By
Karen Kerrigan
July 10, 2018 at 5:00 am ET
Entrepreneurs and their employees are benefiting from policies that have vastly improved the business climate. Regulatory improvements coupled with tax savings, solid consumer confidence and better sales are driving small business optimism to very high, if not historical, levels. This fertile environment means entrepreneurs have a very favorable outlook for the economy and their businesses.
According to the Spring 2018 Bank of America Business Advantage Small Business Owner Report, 60 percent of small businesses believe their revenues will increase in 2018, and the same percentage plan to grow their businesses over the next five years. That is great news for local communities, as growing businesses are key to innovation, job creation and economic vibrancy.
Entrepreneurs and small businesses are not without their challenges, however. Finding the employees they need to operate and scale their businesses, along with accessing capital for expansion projects, is hindering their ability to fully leverage new opportunities. And now a new uncertainty has been thrown into the mix — tariffs — with business owners trying to determine how their costs will be impacted (and for how long) and whether the trade feud will escalate.
An enduring uncertainty also continues to gnaw at their bottom line and annoy owners and employees alike: the high cost of health coverage. Costs continue to spike upward, and coverage choices have dwindled or simply do not exist. The bottom line is that owners, employees and the self-employed are getting squeezed by higher copays, deductibles and monthly premiums with nowhere to turn.
There is no doubt that health coverage, and how we receive and pay for health care, is one area in need of massive disruption. But pervasive regulation and mandates are barriers to innovation, which is unfortunate, as entrepreneurs and market dynamism are our best source for competition and finding solutions.

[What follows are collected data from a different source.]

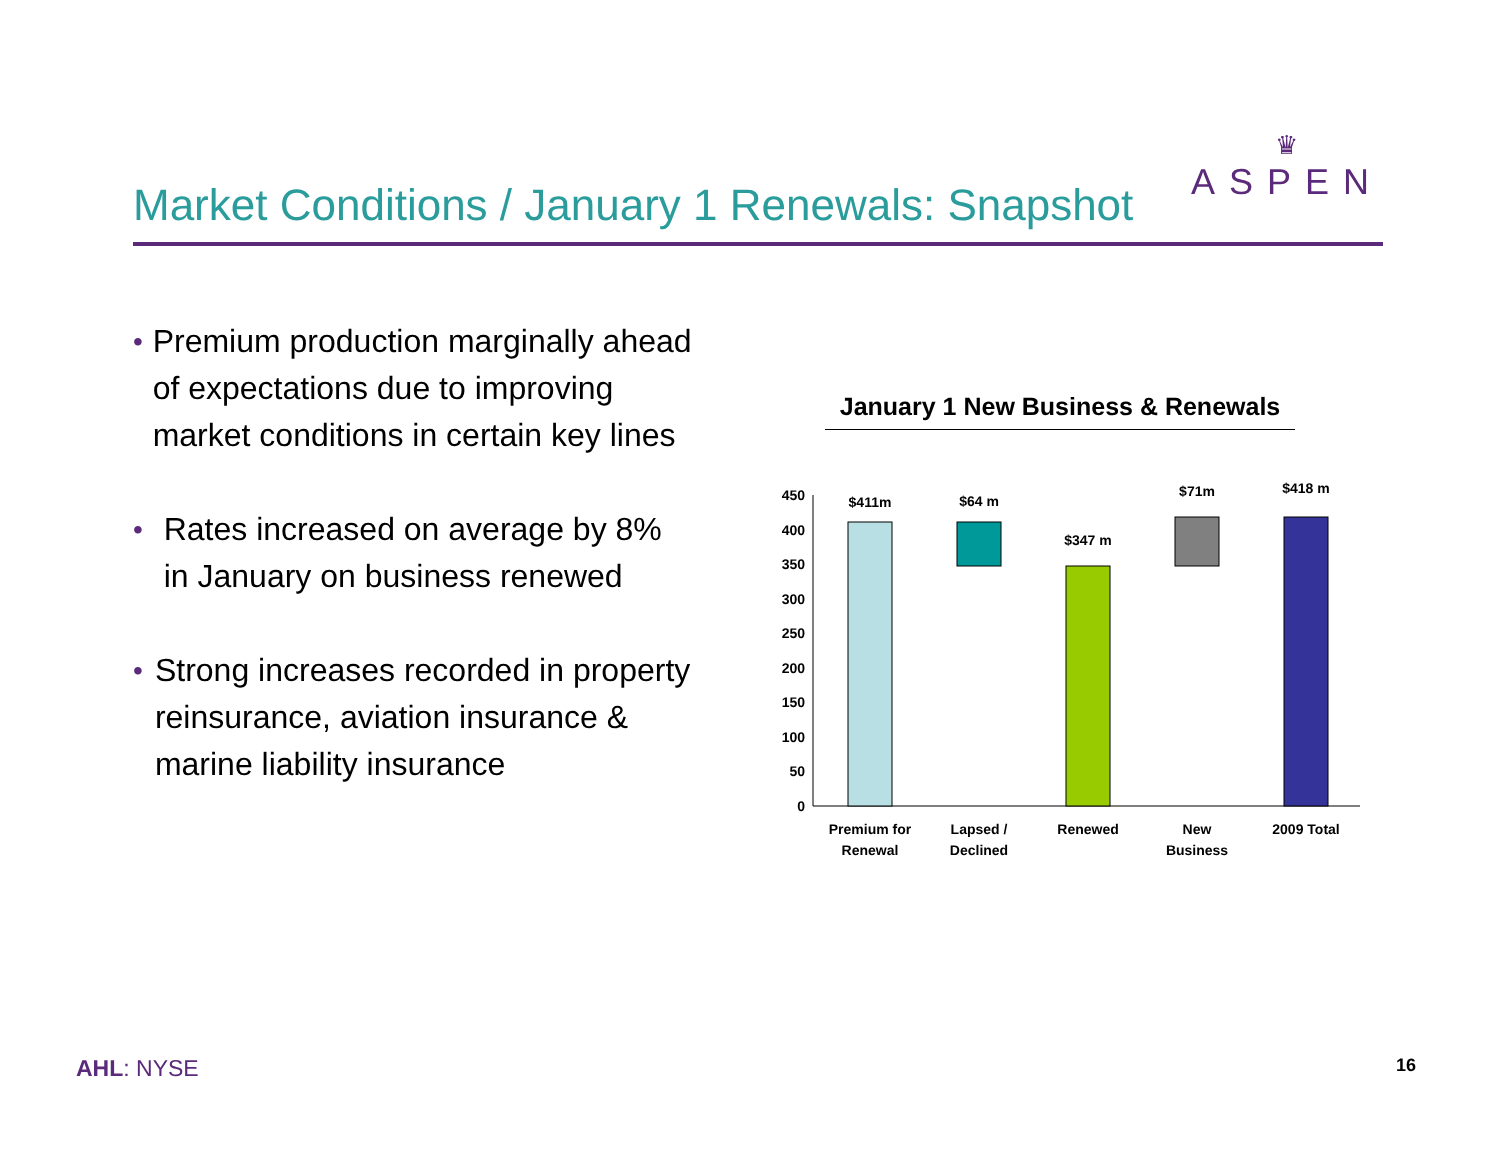Market Conditions / January 1 Renewals: Snapshot
♛
ASPEN
• Premium production marginally ahead of expectations due to improving market conditions in certain key lines
• Rates increased on average by 8% in January on business renewed
• Strong increases recorded in property reinsurance, aviation insurance & marine liability insurance
January 1 New Business & Renewals
450
400
350
300
250
200
150
100
50
0
$411m
$64 m
$347 m
$71m
$418 m
Premium for
Renewal
Lapsed /
Declined
Renewed
New
Business
2009 Total
AHL: NYSE 16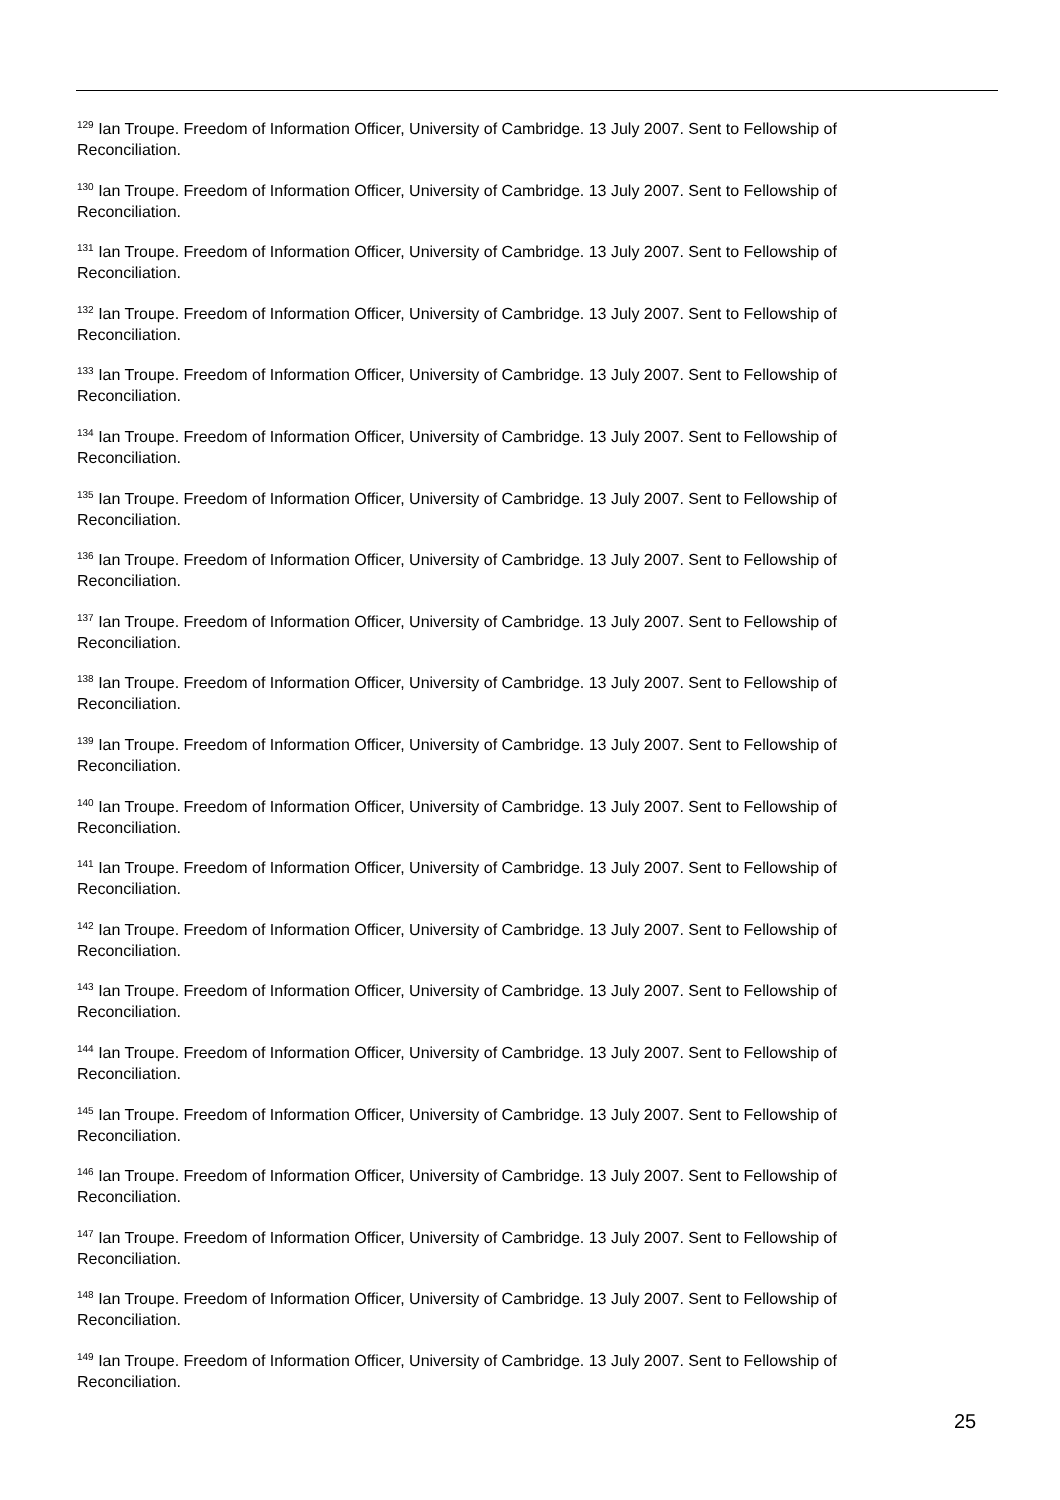<sup>129</sup> Ian Troupe. Freedom of Information Officer, University of Cambridge. 13 July 2007. Sent to Fellowship of Reconciliation.
<sup>130</sup> Ian Troupe. Freedom of Information Officer, University of Cambridge. 13 July 2007. Sent to Fellowship of Reconciliation.
<sup>131</sup> Ian Troupe. Freedom of Information Officer, University of Cambridge. 13 July 2007. Sent to Fellowship of Reconciliation.
<sup>132</sup> Ian Troupe. Freedom of Information Officer, University of Cambridge. 13 July 2007. Sent to Fellowship of Reconciliation.
<sup>133</sup> Ian Troupe. Freedom of Information Officer, University of Cambridge. 13 July 2007. Sent to Fellowship of Reconciliation.
<sup>134</sup> Ian Troupe. Freedom of Information Officer, University of Cambridge. 13 July 2007. Sent to Fellowship of Reconciliation.
<sup>135</sup> Ian Troupe. Freedom of Information Officer, University of Cambridge. 13 July 2007. Sent to Fellowship of Reconciliation.
<sup>136</sup> Ian Troupe. Freedom of Information Officer, University of Cambridge. 13 July 2007. Sent to Fellowship of Reconciliation.
<sup>137</sup> Ian Troupe. Freedom of Information Officer, University of Cambridge. 13 July 2007. Sent to Fellowship of Reconciliation.
<sup>138</sup> Ian Troupe. Freedom of Information Officer, University of Cambridge. 13 July 2007. Sent to Fellowship of Reconciliation.
<sup>139</sup> Ian Troupe. Freedom of Information Officer, University of Cambridge. 13 July 2007. Sent to Fellowship of Reconciliation.
<sup>140</sup> Ian Troupe. Freedom of Information Officer, University of Cambridge. 13 July 2007. Sent to Fellowship of Reconciliation.
<sup>141</sup> Ian Troupe. Freedom of Information Officer, University of Cambridge. 13 July 2007. Sent to Fellowship of Reconciliation.
<sup>142</sup> Ian Troupe. Freedom of Information Officer, University of Cambridge. 13 July 2007. Sent to Fellowship of Reconciliation.
<sup>143</sup> Ian Troupe. Freedom of Information Officer, University of Cambridge. 13 July 2007. Sent to Fellowship of Reconciliation.
<sup>144</sup> Ian Troupe. Freedom of Information Officer, University of Cambridge. 13 July 2007. Sent to Fellowship of Reconciliation.
<sup>145</sup> Ian Troupe. Freedom of Information Officer, University of Cambridge. 13 July 2007. Sent to Fellowship of Reconciliation.
<sup>146</sup> Ian Troupe. Freedom of Information Officer, University of Cambridge. 13 July 2007. Sent to Fellowship of Reconciliation.
<sup>147</sup> Ian Troupe. Freedom of Information Officer, University of Cambridge. 13 July 2007. Sent to Fellowship of Reconciliation.
<sup>148</sup> Ian Troupe. Freedom of Information Officer, University of Cambridge. 13 July 2007. Sent to Fellowship of Reconciliation.
<sup>149</sup> Ian Troupe. Freedom of Information Officer, University of Cambridge. 13 July 2007. Sent to Fellowship of Reconciliation.
25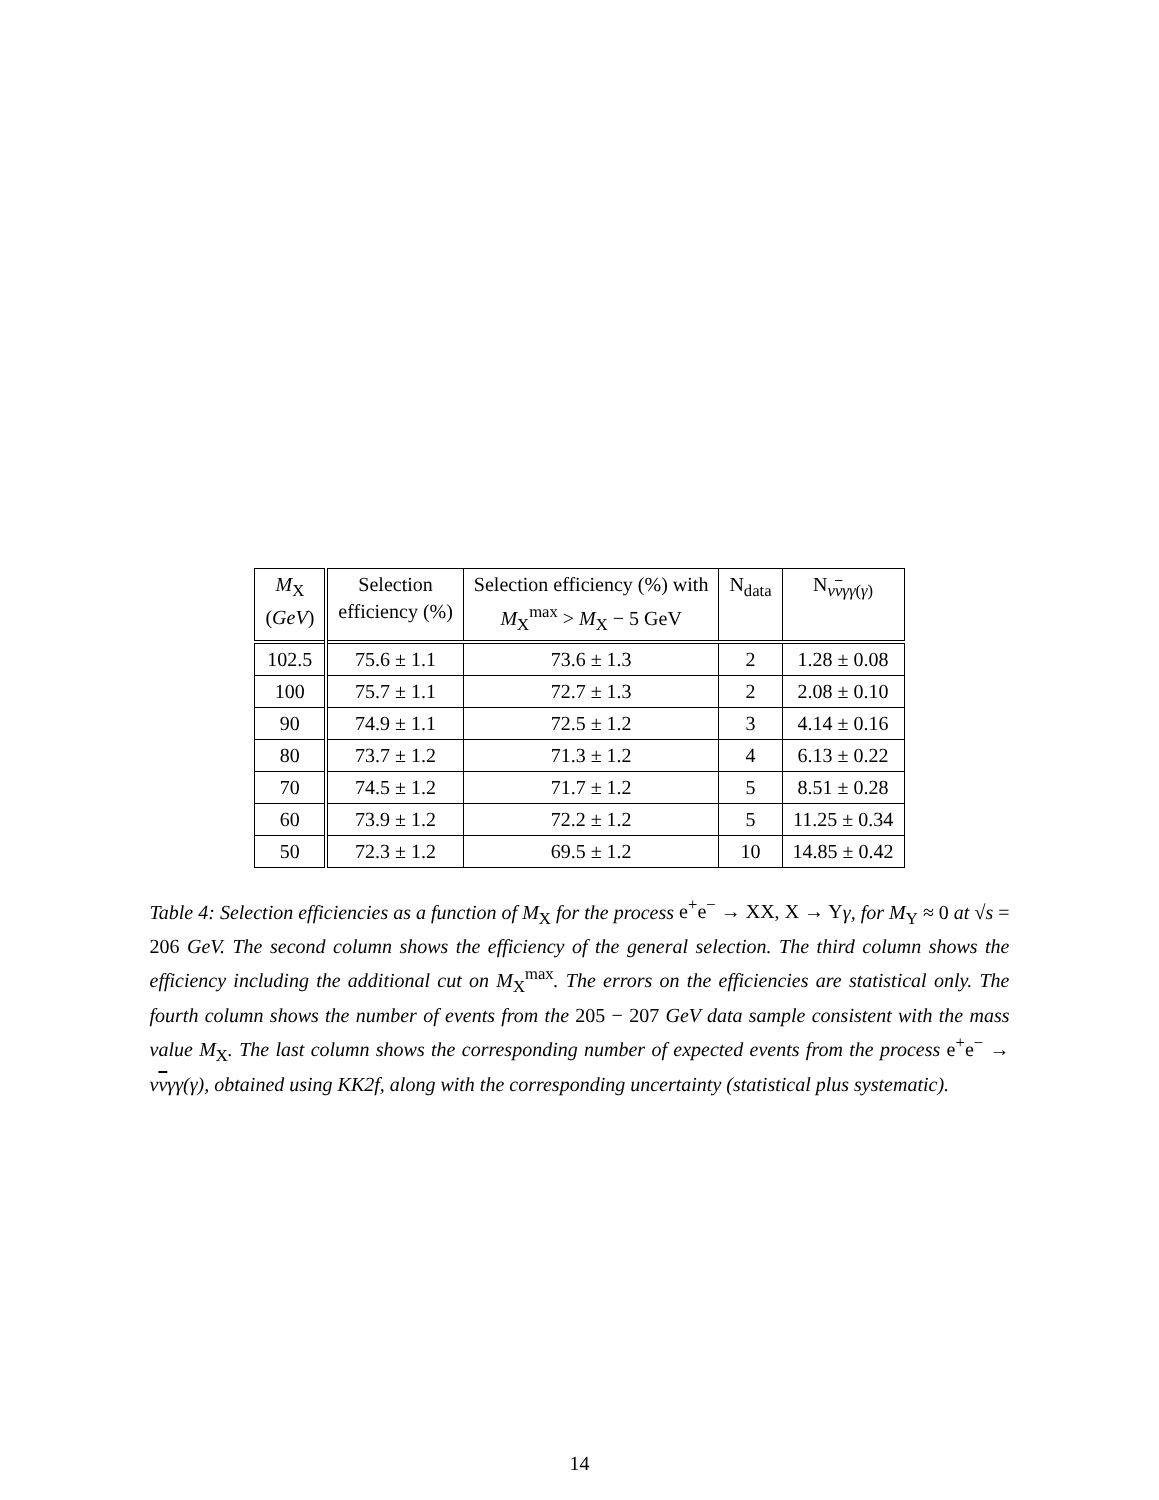| M<sub>X</sub> ( GeV ) | Selection efficiency (%) | Selection efficiency (%) with M<sub>X</sub><sup>max</sup> > M<sub>X</sub> − 5 GeV | N<sub>data</sub> | N<sub>ννγγ(γ)</sub> |
| --- | --- | --- | --- | --- |
| 102.5 | 75.6 ± 1.1 | 73.6 ± 1.3 | 2 | 1.28 ± 0.08 |
| 100 | 75.7 ± 1.1 | 72.7 ± 1.3 | 2 | 2.08 ± 0.10 |
| 90 | 74.9 ± 1.1 | 72.5 ± 1.2 | 3 | 4.14 ± 0.16 |
| 80 | 73.7 ± 1.2 | 71.3 ± 1.2 | 4 | 6.13 ± 0.22 |
| 70 | 74.5 ± 1.2 | 71.7 ± 1.2 | 5 | 8.51 ± 0.28 |
| 60 | 73.9 ± 1.2 | 72.2 ± 1.2 | 5 | 11.25 ± 0.34 |
| 50 | 72.3 ± 1.2 | 69.5 ± 1.2 | 10 | 14.85 ± 0.42 |
Table 4: Selection efficiencies as a function of M<sub>X</sub> for the process e<sup>+</sup>e<sup>−</sup> → XX, X → Y γ, for M<sub>Y</sub> ≈ 0 at √s = 206 GeV. The second column shows the efficiency of the general selection. The third column shows the efficiency including the additional cut on M<sub>X</sub><sup>max</sup>. The errors on the efficiencies are statistical only. The fourth column shows the number of events from the 205 − 207 GeV data sample consistent with the mass value M<sub>X</sub>. The last column shows the corresponding number of expected events from the process e<sup>+</sup>e<sup>−</sup> → ννγγ(γ), obtained using KK2f, along with the corresponding uncertainty (statistical plus systematic).
14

The good news is that regulatory changes now underway will start to chip away at these burdensome costs, and hopefully legislative action is not far behind. A final rule recently released by the Department of Labor on association health plans, and forthcoming rules on health reimbursement accounts and short-term limited duration insurance, will begin to bring choices back to the marketplace. The growth of direct primary care is providing consumers with an appealing and affordable choice, along with the strong relationship they desire with their physicians.
Well-known players in health care are also taking action to improve health outcomes, lower the cost of care and bring economies of scale directly to consumers. The CVS Health-Aetna merger, for example, makes practical sense as it brings together pharmacy resources and retail clinic services (MinuteClinic) with a health plan that will provide community-based, quality care.
This type of innovative, integrated health plan is the kind of business model that needs to be encouraged so that other models, and competition, can emerge. We can’t continue to have the kind of fractured and disconnected health care system we have today and expect to see cost savings; we need to challenge convention and look for new ways to deliver high-quality care.
There is little doubt that this merger will push other big players to compete differently and explore alliances and/or models that create a more effective, consumer-friendly and lower-cost system for consumers. This will be good news for entrepreneurs, small businesses and their employees who are losing access due to higher costs or lack immediate access to health care for basic health care needs.
Disruption is what Amazon, Berkshire Hathaway and JP Morgan Chase also have in mind for their new venture to cut health care costs and improve services for their combined (more than 1.1 million) employees. The January announcement has been recently followed by a CEO announcement, Dr. Atul Gawande, who said he will tackle waste and work to improve outcomes. If the venture is successful, the plan is to share those innovations freely with all businesses. Again, this is the kind of private sector action and risk-taking that our economy and health care system needs.
Health care players, both large and small, require the freedom to innovate and build new business models to improve access, affordability and patient outcomes. Health care costs are weighing down the competitiveness and innovative capacity of many of our nation’s small businesses and the more that the private sector can do to innovate and experiment, the greater the likelihood for solutions and models that are more affordable and meet consumer needs.
Karen Kerrigan is president and CEO of the Small Business and Entrepreneurship Council.